The Idaho Press-Tribune and the Idaho Mountain Express report that someone with access to administrative computers in a Sun Valley, Idaho, fire station deleted electronic documents and stole physical documents typically used in forensic audits to detect financial wrongdoing soon before a citywide audit was scheduled to begin. The city's mayor said it was an internal break-in and there was no evidence of external access. While it is unclear exactly what is missing, documents include work-hour and payroll records for the fire department, which stored personnel and payroll records for many years and throughout different administrations. The city was in the process of moving records to city hall when the incident occurred. The city has copies of some — but not all — of the records.
While an investigation is ongoing in the case, auditors can benefit from considering several types of strategies to prevent, detect, or respond effectively to similar situations involving unauthorized access, modification, or deletion of official administrative records maintained in computer systems.
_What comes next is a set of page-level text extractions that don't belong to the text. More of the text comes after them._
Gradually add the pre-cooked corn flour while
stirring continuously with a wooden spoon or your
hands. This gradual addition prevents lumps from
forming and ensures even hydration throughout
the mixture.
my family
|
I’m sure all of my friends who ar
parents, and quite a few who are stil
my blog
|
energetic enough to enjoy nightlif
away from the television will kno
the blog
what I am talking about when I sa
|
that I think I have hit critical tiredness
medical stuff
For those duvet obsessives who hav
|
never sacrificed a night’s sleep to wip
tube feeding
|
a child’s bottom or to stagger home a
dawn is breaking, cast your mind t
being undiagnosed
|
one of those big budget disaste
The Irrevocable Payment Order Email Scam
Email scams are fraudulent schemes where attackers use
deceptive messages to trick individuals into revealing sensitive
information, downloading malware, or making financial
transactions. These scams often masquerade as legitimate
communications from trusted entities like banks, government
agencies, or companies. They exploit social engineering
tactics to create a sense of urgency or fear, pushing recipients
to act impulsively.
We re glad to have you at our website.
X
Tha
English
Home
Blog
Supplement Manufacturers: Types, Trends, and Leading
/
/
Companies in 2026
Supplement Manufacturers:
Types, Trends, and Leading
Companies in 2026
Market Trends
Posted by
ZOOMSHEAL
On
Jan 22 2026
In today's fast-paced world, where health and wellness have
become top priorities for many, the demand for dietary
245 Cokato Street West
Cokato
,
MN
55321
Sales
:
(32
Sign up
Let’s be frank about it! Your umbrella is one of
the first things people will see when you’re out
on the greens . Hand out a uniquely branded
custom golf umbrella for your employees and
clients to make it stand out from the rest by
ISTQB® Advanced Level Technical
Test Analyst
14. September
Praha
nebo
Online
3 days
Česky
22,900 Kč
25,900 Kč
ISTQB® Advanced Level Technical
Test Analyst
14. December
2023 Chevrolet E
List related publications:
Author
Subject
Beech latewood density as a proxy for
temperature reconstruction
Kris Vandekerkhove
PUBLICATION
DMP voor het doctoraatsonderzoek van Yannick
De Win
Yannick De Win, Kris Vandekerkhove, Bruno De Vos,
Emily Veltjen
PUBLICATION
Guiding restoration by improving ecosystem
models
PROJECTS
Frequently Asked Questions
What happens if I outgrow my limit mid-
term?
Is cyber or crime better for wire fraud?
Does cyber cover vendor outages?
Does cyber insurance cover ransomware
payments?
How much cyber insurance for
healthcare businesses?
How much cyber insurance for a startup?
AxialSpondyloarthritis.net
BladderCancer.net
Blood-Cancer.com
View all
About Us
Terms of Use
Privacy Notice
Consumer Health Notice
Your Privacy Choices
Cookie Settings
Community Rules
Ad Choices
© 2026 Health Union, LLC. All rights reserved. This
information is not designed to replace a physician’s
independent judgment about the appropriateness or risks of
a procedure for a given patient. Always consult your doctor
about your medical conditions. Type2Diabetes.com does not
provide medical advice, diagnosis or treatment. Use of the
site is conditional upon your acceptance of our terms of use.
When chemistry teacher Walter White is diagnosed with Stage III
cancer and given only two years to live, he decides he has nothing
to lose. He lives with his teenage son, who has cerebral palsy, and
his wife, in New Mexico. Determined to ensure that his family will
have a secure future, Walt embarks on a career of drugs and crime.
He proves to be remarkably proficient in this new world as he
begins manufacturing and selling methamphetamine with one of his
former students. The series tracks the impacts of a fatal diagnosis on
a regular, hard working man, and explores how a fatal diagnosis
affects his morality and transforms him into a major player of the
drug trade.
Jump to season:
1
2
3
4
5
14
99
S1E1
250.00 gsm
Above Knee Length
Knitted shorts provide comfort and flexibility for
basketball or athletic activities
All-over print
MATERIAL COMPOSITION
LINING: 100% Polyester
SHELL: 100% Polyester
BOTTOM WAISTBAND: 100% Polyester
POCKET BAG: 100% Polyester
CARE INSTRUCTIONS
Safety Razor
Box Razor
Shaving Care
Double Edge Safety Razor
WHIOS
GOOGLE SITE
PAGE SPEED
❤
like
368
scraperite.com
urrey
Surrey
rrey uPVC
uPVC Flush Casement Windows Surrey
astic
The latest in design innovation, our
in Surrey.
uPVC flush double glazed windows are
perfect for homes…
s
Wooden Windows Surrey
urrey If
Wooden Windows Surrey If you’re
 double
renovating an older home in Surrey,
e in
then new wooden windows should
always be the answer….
A fundamental requirement of an effective IT governance structure includes establishing a rigorous system of internal controls over the access and use of computer-based information systems by authorized users. Whenever such systems are being created, modified, moved, or replaced, auditors can help managers by assessing risks and the adequacy of an organization's IT governance structure as well as its controls over system access to help ensure that, for example, only a limited number of people or roles have authority to modify or delete records. This is also an important part of any solid fraud risk assessment and mitigation plan. Auditors should be familiar with relevant guidance contained in recently updated COBIT 5 as well as The IIA's Global Audit Technology Guides.
A rigorous set of internal controls won't entirely prevent a determined, authorized individual from committing fraudulent acts. Therefore, auditors should consider tools that may be available to help address this risk. Large, decentralized organizations with varied business lines should consider implementing an automated file access monitoring and auditing system, which will help determine who is reading from and writing to important files as well as alert an appropriate overseer when a new file or folder is created, renamed, moved, or deleted. These systems also can identify specific but potentially important information, such as domain names of computers accessing sensitive administrative information. These systems often can be overlaid or integrated with an existing administrative system, whether stand-alone or server- or Web-based.
A business continuity plan also should be in place for public administration organizations, and a key part of such plans is a data recovery strategy in the event of a disaster, accident, deliberate attack, or as a result of fraudulent activity.